* QUESTIONS TO ANSWER *
1. Can you copy the part of the NOAA@NSIDC download tutorial that opens with the words containing "By the end of" and closes with "are already installed."?
2. In the listing, swap "Form Validation" for "Input Validation" in the part that opens with the line containing "# netflix GPT" and closes with the line containing "- Create Redux Store With userSlice", and change nothing else. Give only those lines.

* PASSAGE SHOWN *
──────────────────────────────

For questions regarding the notebook or to report problems, please create a new issue in the [NSIDC-Data-Tutorials repo](https://github.com/nsidc/NSIDC-Data-Tutorials/issues)

### Learning Objectives

By the end of this demonstration you will be able to:

1. Download a single file from a NOAA@NSIDC data set
2. Download all the files in a directory on the NOAA@NSIDC HTTPS server 

### Prerequisites 

1. The `requests` and `bs4` libraries are already installed. 

### Time requirement 

Allow approximately 5 to 10 minutes to complete this tutorial.

## 2. Tutorial Steps 

### Import necessary libraries

In [None]:
#import the requests library 
import requests
from bs4 import BeautifulSoup #TBD Describe what htis library does. Do we need to add it to our support set??

### Downloading a single file
This demonstrates how to download a single file.

First we need to set the URL of the file we wish to download. The URL will follow the format of: `https://noaadata.apps.nsidc.org/NOAA/<path to data set and file>`

where \<path to data set and file\> is specific to the data set and can be determined by exploring https://noaadata.apps.nsidc.org in a web browser. 

We will use the [Sea Ice Index (G02135)](https://nsidc.org/data/G02135) data set as an example, and download the text file containing daily sea ice extent values for the Arctic (N_seaice_extent_daily_v3.0.csv)


In [None]:
#URL of the file 
file_url = "https://noaadata.apps.nsidc.org/NOAA/G02135/north/daily/data/N_seaice_extent_daily_v3.0.csv"

Next we need to create a HTTPS response object for that URL using the `get` method from the `requests` library. We will raise an exception if the response returns an error.

In [None]:
#Create a HTTPS response object
r = requests.get(file_url)
  
try:
    r = requests.get(file_url)
    r.raise_for_status()
except requests.exceptions.RequestException as err:
    raise SystemExit(err)

Now we need to set the filename that we want to save the downloaded file as, and download the file. 

In [None]:
#Download and save the file
with open("N_seaice_extent_daily_v3.0.csv", "wb") as f:
    f.write(r.content)

### Downloading all the files in a directory 
This demonstrates downloading all of the files in a single directory.

First we need to set the URL path of the directory we wish to download. It follows a similar format to the one described above for downloading a single file.

Again we will use the [Sea Ice Index (G02135)](https://nsidc.org/data/G02135) data set as an example and download all the daily GeoTIFFs for October 1978. 

In [None]:
#Set the URL of the directory we wish to download all the files from
archive_url = "https://noaadata.apps.nsidc.org/NOAA/G02135/north/daily/geotiff/1978/10_Oct/"

──────────────────────────────

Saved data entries
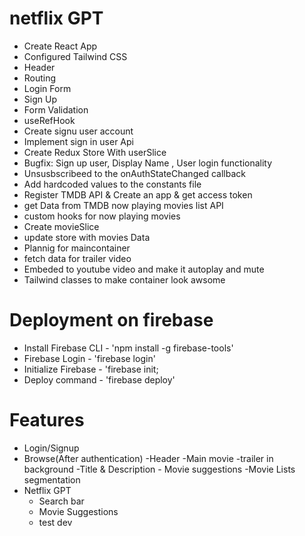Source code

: # netflix GPT
- Create React App
- Configured Tailwind CSS
- Header 
- Routing
- Login Form
- Sign Up
- Form Validation
- useRefHook
- Create signu user account
- Implement sign in user Api
- Create Redux Store With userSlice
- Bugfix: Sign up user, Display Name , User login functionality
- Unsusbscribeed to the onAuthStateChanged callback
- Add hardcoded values to the constants file
- Register TMDB API & Create an app & get access token
- get Data from TMDB now playing movies list API
- custom hooks for now playing movies
- Create movieSlice
- update store with movies Data
- Plannig for maincontainer
- fetch data for trailer video
- Embeded to youtube video and make it autoplay and mute
- Tailwind classes to make container look awsome

# Deployment on firebase
- Install Firebase CLI -   'npm install -g firebase-tools'
- Firebase Login - 'firebase login'
- Initialize Firebase - 'firebase init;
- Deploy command - 'firebase deploy'

# Features
- Login/Signup
- Browse(After authentication)
    -Header
    -Main movie
        -trailer in background
        -Title & Description
        - Movie suggestions
            -Movie Lists segmentation
- Netflix GPT
    - Search bar
    - Movie Suggestions
    - test dev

──────────────────────────────

* PROBLEM SOLUTIONS *
1.
By the end of this demonstration you will be able to:

1. Download a single file from a NOAA@NSIDC data set
2. Download all the files in a directory on the NOAA@NSIDC HTTPS server 

### Prerequisites 

1. The `requests` and `bs4` libraries are already installed.

2.
: # netflix GPT
- Create React App
- Configured Tailwind CSS
- Header 
- Routing
- Login Form
- Sign Up
- Input Validation
- useRefHook
- Create signu user account
- Implement sign in user Api
- Create Redux Store With userSlice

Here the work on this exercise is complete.